In our second installment of Dream Reading Lists, it’s Ashley’s turn to ponder: What class does she wish she could take this fall? She stays true to her tastes with a list that highlights her favorite YA heroines, and underscores the significance of female role models in literature.
Our Dream Reading List: Girls with Guts
Playing ice hockey on otherwise all-boys’ teams growing up taught me a lot about gender and the ways we perceive it. Sometimes I felt like a super-awesome pioneer, embraced by all my teammates; other times I tried to hide my tears after being teased. Either way, I always wished I had more female role-models to look up to, especially in literature. It’s definitely a reason why I’m particularly drawn to YA. Now that the genre and the people who read it have grown up a bit, it deserves serious study. Here’s a small sampling of books with awesome female protagonists who grapple with gender and other tough topics in smart, sensitive ways.
The Partials Sequence is a great reminder that women can do and be anything. Kira Walker and her many cohorts must save humanity and so much more after an apocalyptic war, and they need more than brains and brawn. Wells’ work ponders ethics in science and morality generally in a far more engaging way than any dedicated science or philosophy class.
No list of girl-dominated YA literature would be complete without including fantasy favorite Tamora Pierce.

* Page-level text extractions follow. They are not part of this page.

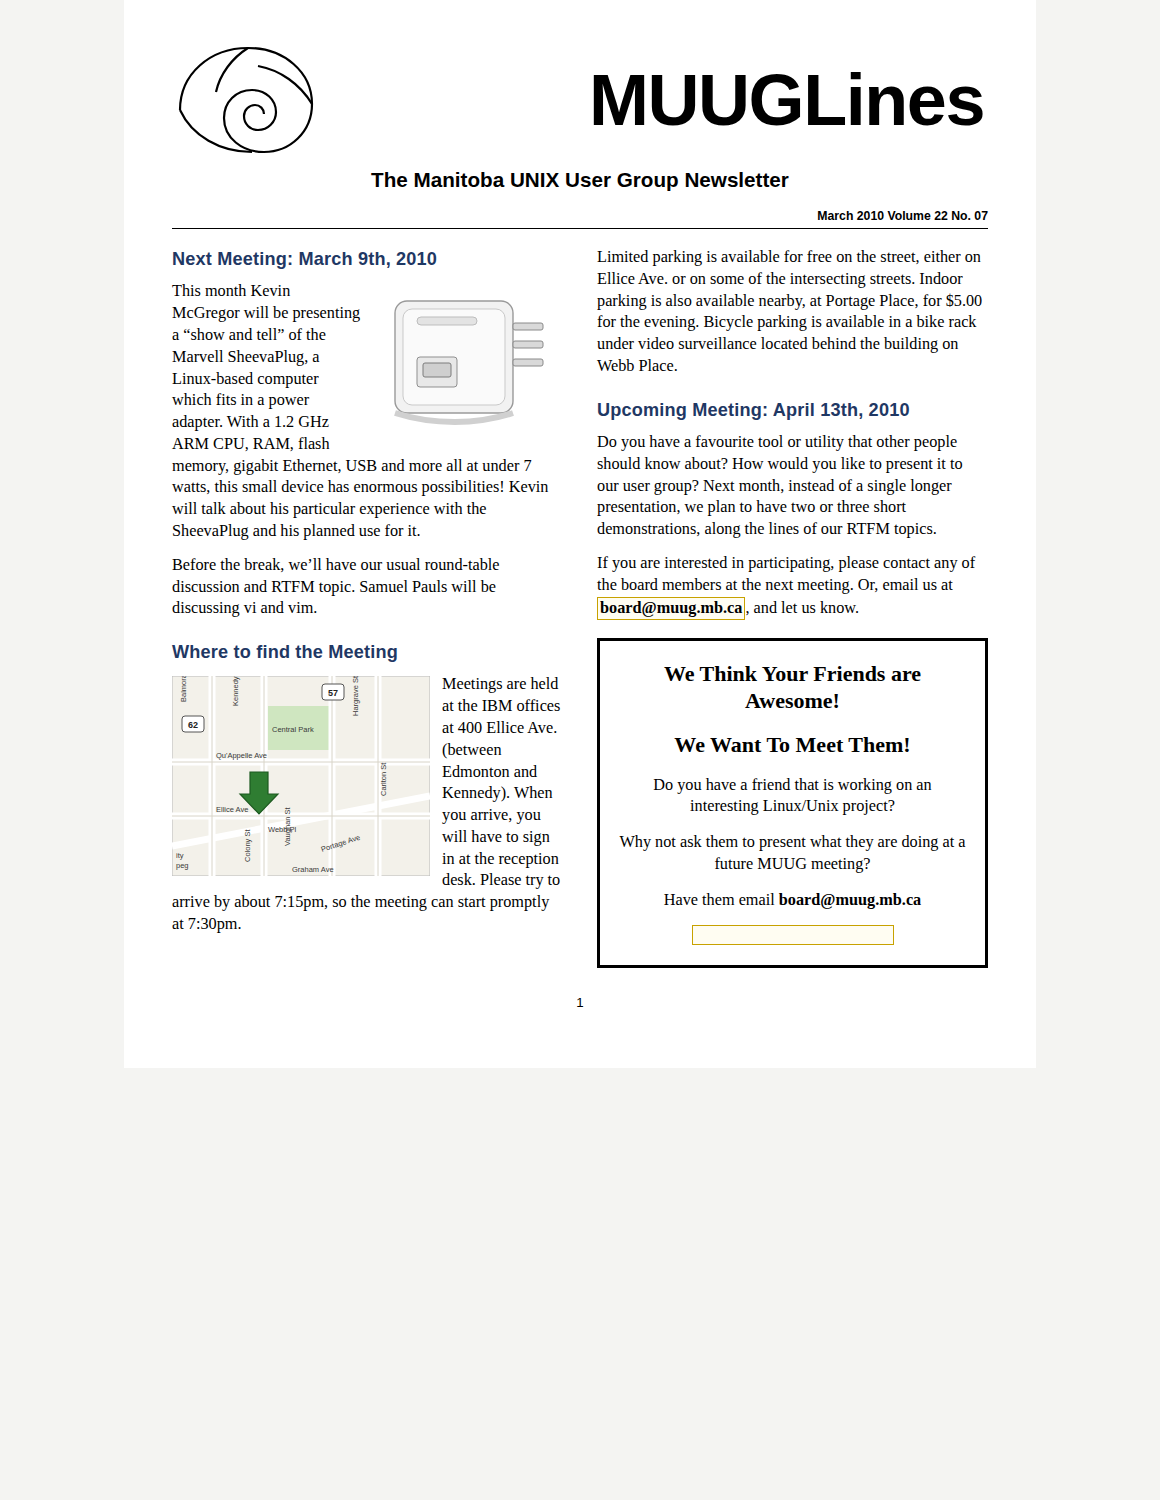Nautilus shell logo
MUUGLines
The Manitoba UNIX User Group Newsletter
March 2010 Volume 22 No. 07
Next Meeting: March 9th, 2010
This month Kevin McGregor will be presenting a “show and tell” of the Marvell SheevaPlug, a Linux-based computer which fits in a power adapter. With a 1.2 GHz ARM CPU, RAM, flash memory, gigabit Ethernet, USB and more all at under 7 watts, this small device has enormous possibilities! Kevin will talk about his particular experience with the SheevaPlug and his planned use for it.
Before the break, we’ll have our usual round-table discussion and RTFM topic. Samuel Pauls will be discussing vi and vim.
Where to find the Meeting
57 62 Balmoral St Kennedy St Central Park Hargrave St Carlton St Qu'Appelle Ave Ellice Ave Webb Pl Portage Ave Graham Ave Vaughan St Colony St ity peg
Meetings are held at the IBM offices at 400 Ellice Ave. (between Edmonton and Kennedy). When you arrive, you will have to sign in at the reception desk. Please try to arrive by about 7:15pm, so the meeting can start promptly at 7:30pm.
Limited parking is available for free on the street, either on Ellice Ave. or on some of the intersecting streets. Indoor parking is also available nearby, at Portage Place, for $5.00 for the evening. Bicycle parking is available in a bike rack under video surveillance located behind the building on Webb Place.
Upcoming Meeting: April 13th, 2010
Do you have a favourite tool or utility that other people should know about? How would you like to present it to our user group? Next month, instead of a single longer presentation, we plan to have two or three short demonstrations, along the lines of our RTFM topics.
If you are interested in participating, please contact any of the board members at the next meeting. Or, email us at board@muug.mb.ca, and let us know.
We Think Your Friends are Awesome!
We Want To Meet Them!
Do you have a friend that is working on an interesting Linux/Unix project?
Why not ask them to present what they are doing at a future MUUG meeting?
Have them email board@muug.mb.ca
1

Her Circle of Magic universe follows four young mages—Sandry, Tris, Daja, and Briar—as they struggle to control their powers, deal with political struggles, and form an everlasting friendship. When I was a young teenager, I loved Briar the most, because I was a fool.
Someone Like You
Back in the day, when the one and only Sarah Dessen movie, How to Deal, came out, my friend gave me this book (which the movie is partially based on), and I thought, “Why are you giving me this girly crap?” Then I actually read it, and felt all these feelings as the protagonists, Halley and Scarlett, deal with many tragic and wonderful things, including (but not limited to) death, pregnancy, car crashes, and fleeting loves. It’s ambitious in scope, and explores the myriad of problems teenage girls can face—and how their friendships help them persevere.
Changers Book One: Drew
The premise of the Changers series is one of the most intriguing I’ve come across: For every year of high school, any human who is a “Changer” becomes a different person. On the first day of his freshman year, Ethan Miller wakes up as a girl named Drew Bohner. One of my best friends is transgender, and I want more books to be empathetic towards such a transition.
The Wee Free Men
In his poignant review of this Terry Pratchett masterpiece on Goodreads, Patrick Rothfuss (The Name of the Wind) writes: “I wish I had a little girl, so I could give her this book. I wish I could give a copy of this book to every little girl in the world. I want them to meet Tiffany. And even if they don’t want to be like Tiffany, I want them to know that she exists. That she is possible.” Right now happens to be a great time to meet Tiffany, because her final adventure, The Shepherd’s Crown, was just published.
The Hunger Games
Of course I couldn’t make a list of YA books with spectacular women leads without adding The Hunger Games. This series is the one I would force on everyone if I could, including hipsters and pop culture holdouts. And it’s not just because of Katniss—it’s because of her sister Prim, and their mother, and Johanna, Rue, President Coin, Annie, Commander Paylor, Cressida, and so many others. It is a world where women are presidents, military leaders, rebels, and survivors.